But the Higgs was indeed run to ground, thanks to work conducted at the massive new Large Hadron Collider (LHC), which straddles the border of Switzerland and France (read more about it in the new issue of TIME, available to subscribers here). Thousands of physicists from dozens of countries contributed to the work, but there are three undisputed leaders: Joe Incandela and Fabiola Gianotti, who led the two research teams that made the discovery; and Rolf Heuer, CERN's Director General. TIME spoke to them all by phone in Melbourne, Australia, where just three days earlier they had presented their momentous findings to the International Conference on High Energy Physics.

TIME: So you did it. Almost 50 years after the Higgs was first theorized, you found it. How does that feel?

Gianotti: First of all, we are happy. To me personally this event is an arrival point and departure point.
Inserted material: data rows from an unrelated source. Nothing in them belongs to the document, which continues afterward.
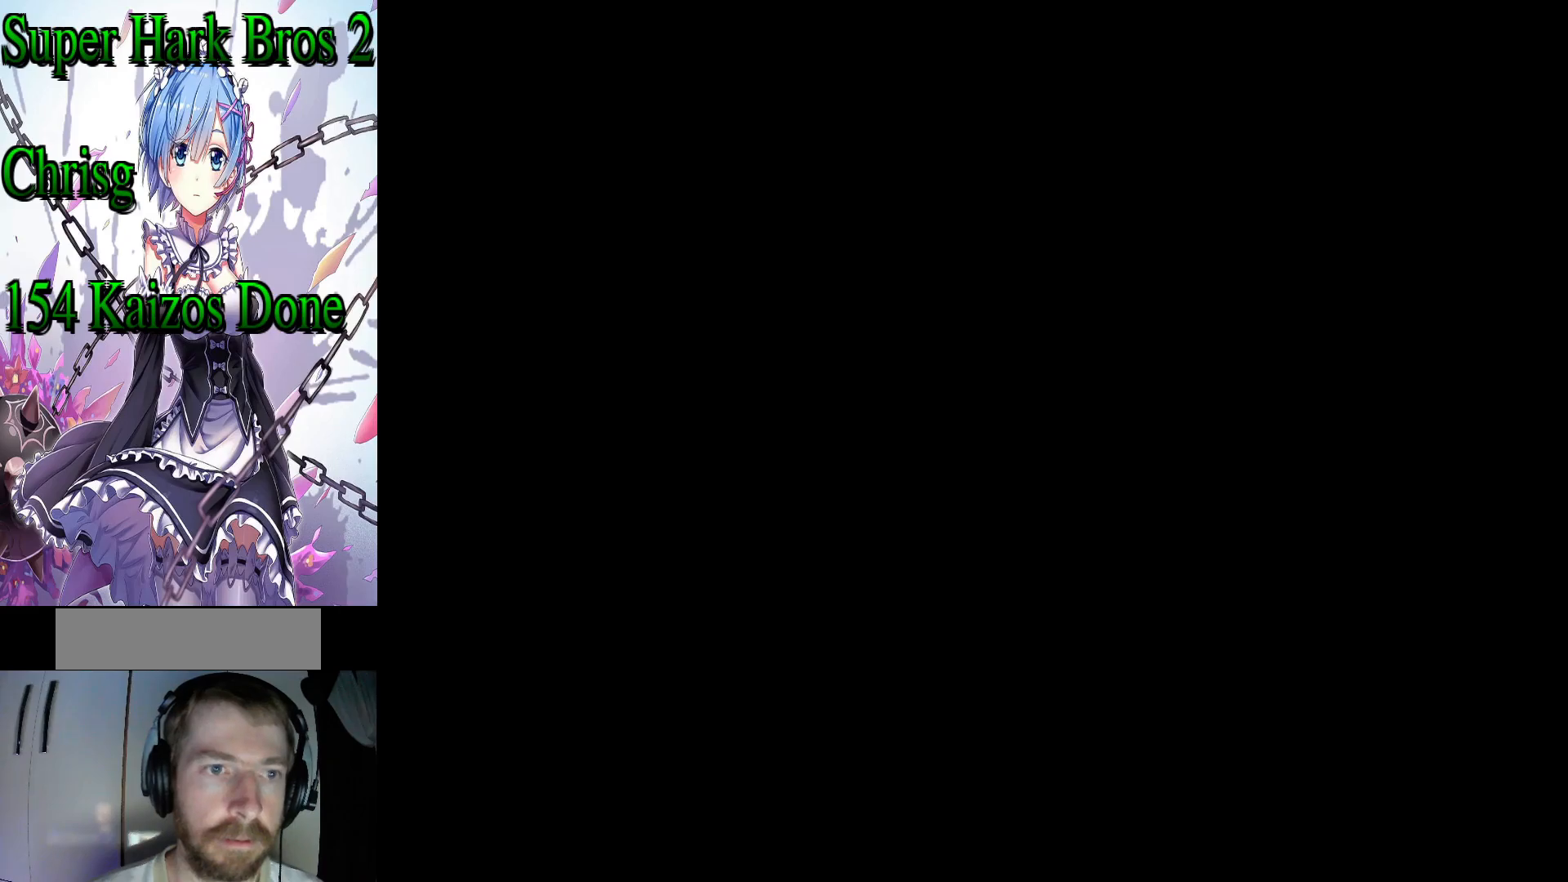
Gameplay with a controller (Nintendo layout); each line is a JSON object with the inputs held at the frame after it. "events" lists button and stick changes between this image and that frame as [ms after this image, input, new state], when the widget could be followed in between. Not read: L3 R3.
{"buttons": ["Y"], "events": []}
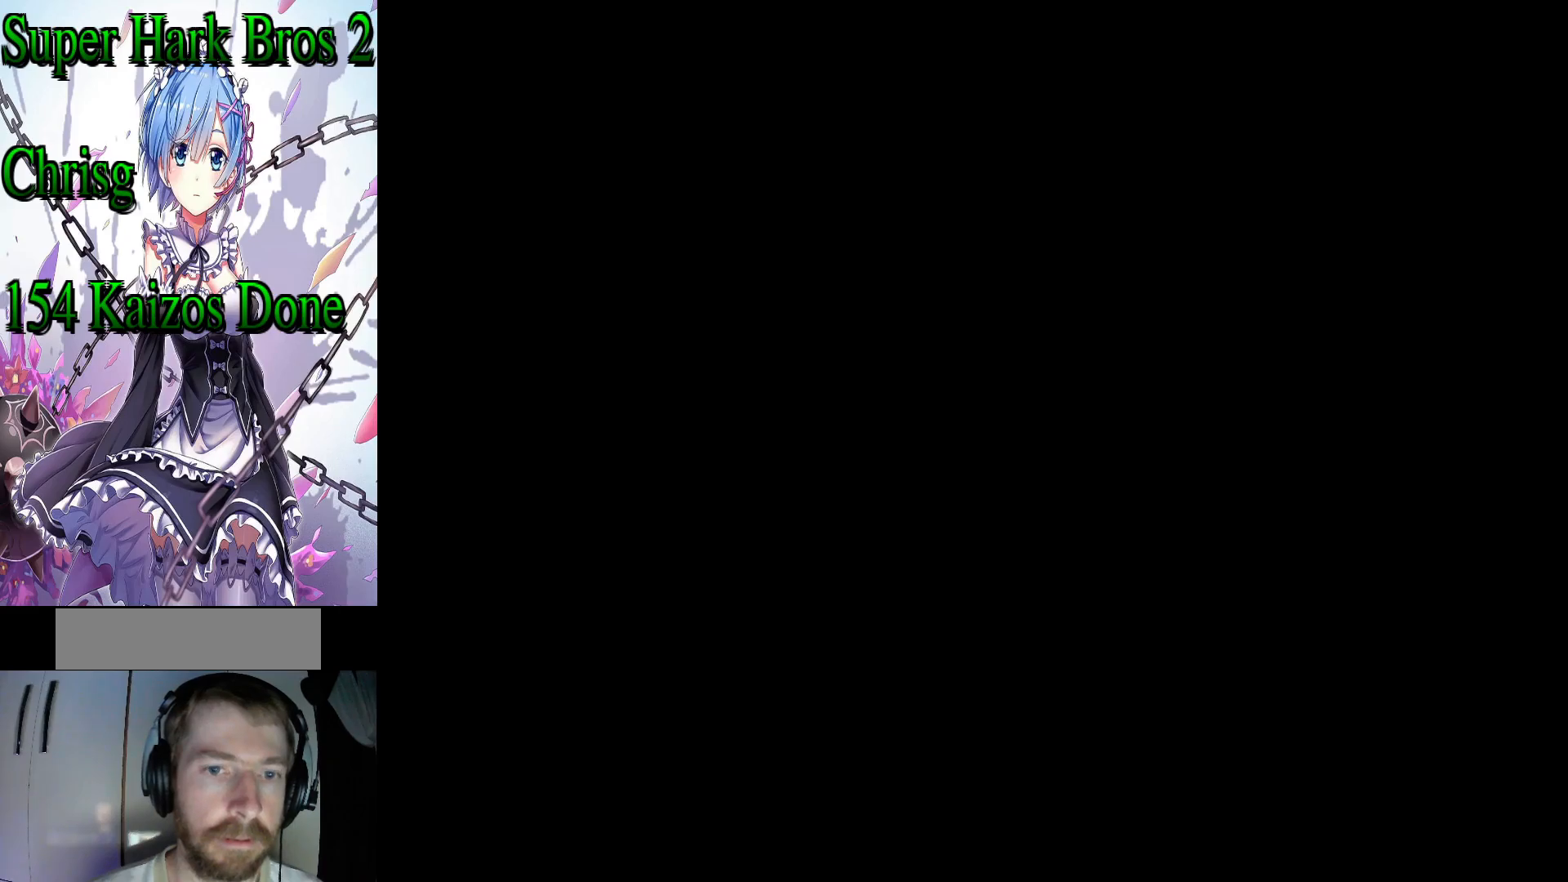
{"buttons": ["Y"], "events": []}
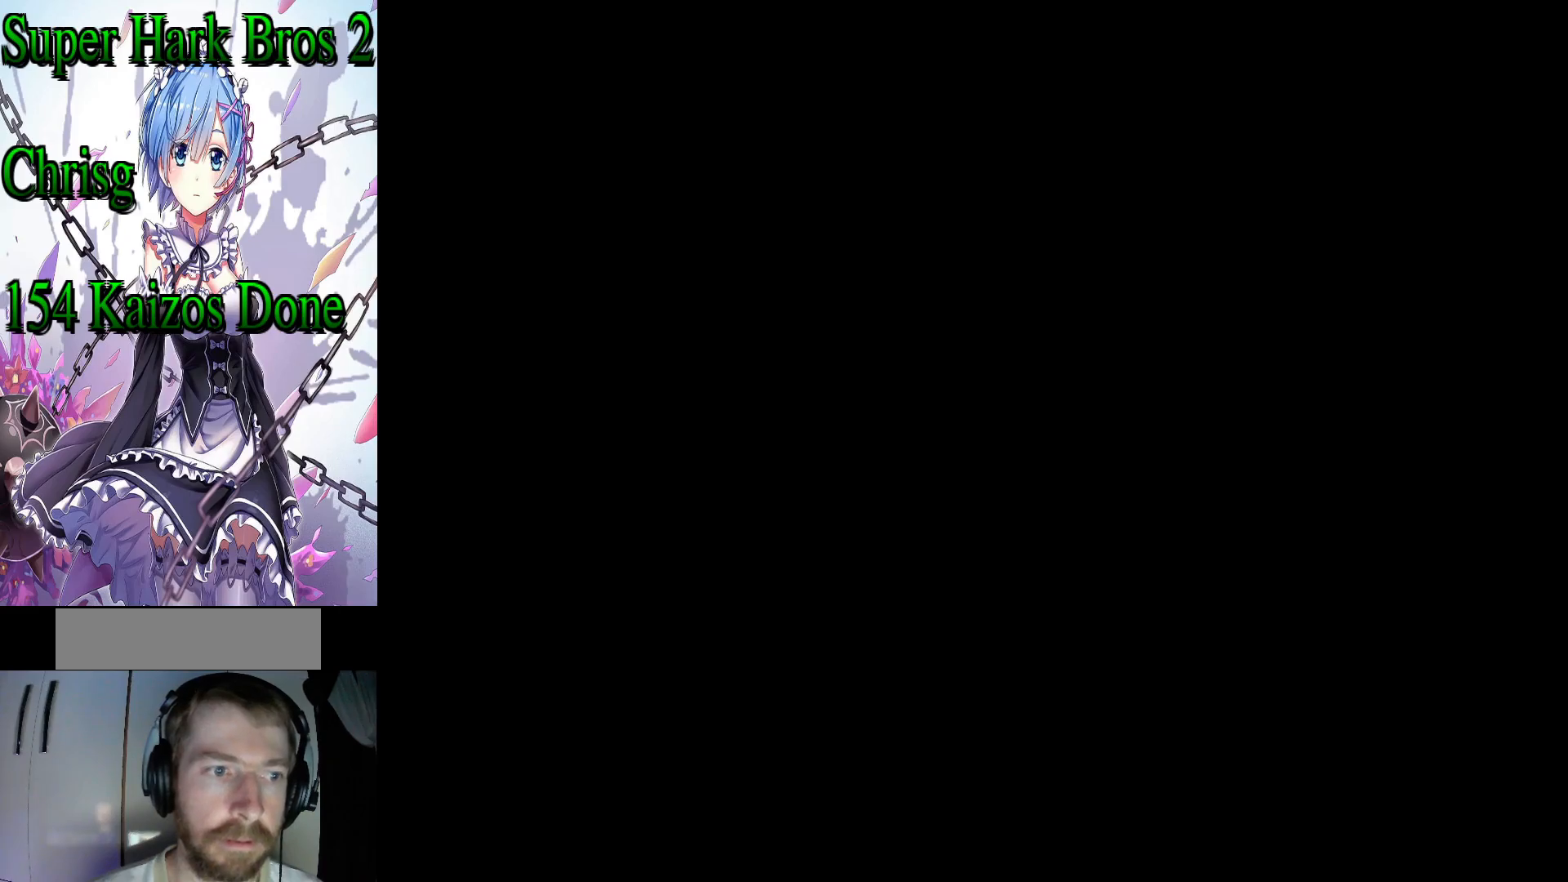
{"buttons": ["Y"], "events": []}
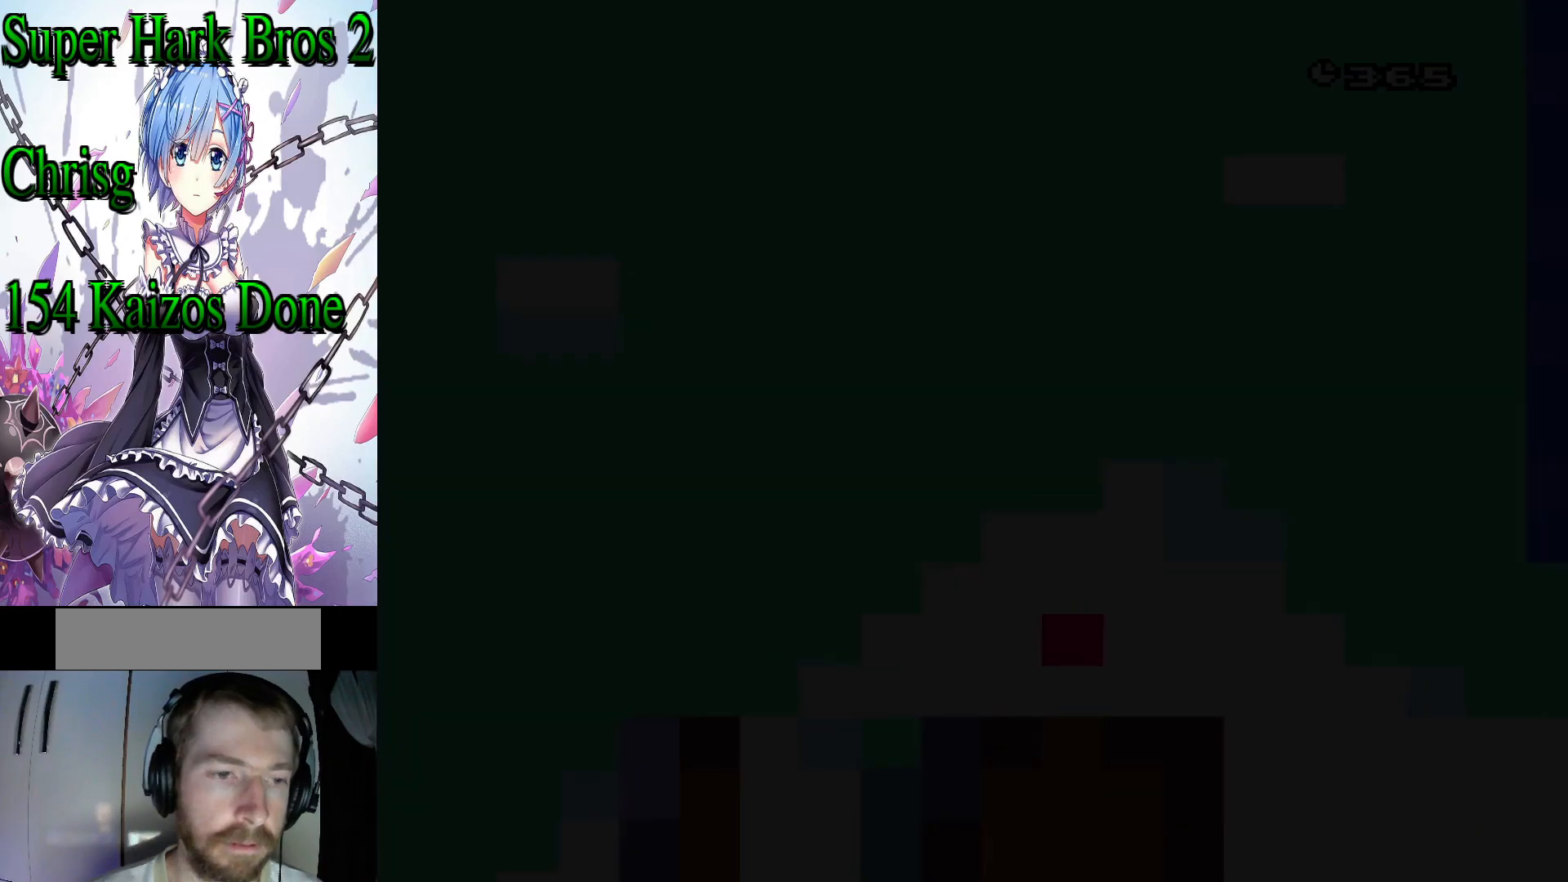
{"buttons": ["Y"], "events": []}
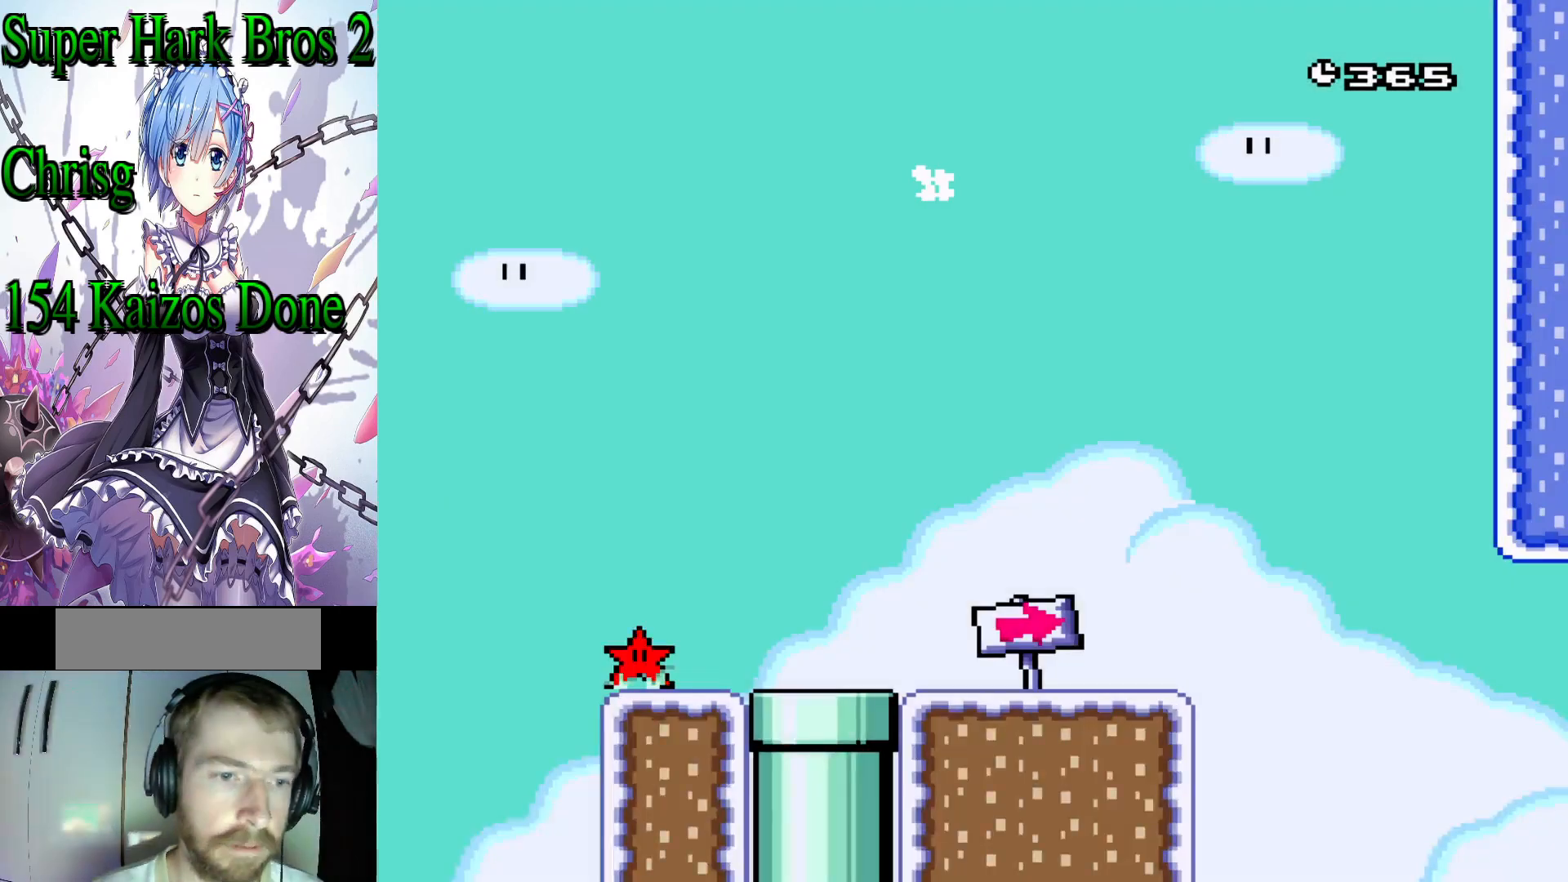
{"buttons": ["Y"], "events": []}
It's an arrival point because it's been the dream of all of us. But there's more. It brings more physics beyond the standard model. Among the questions we have in mind: dark matter, antimatter and matter symmetry. It's a very nice reward for the work.

Heuer: It does open as many questions as it answers. You always find an answer but this answer usually gets you to more questions.

Gianotti: provided you know the right question to ask.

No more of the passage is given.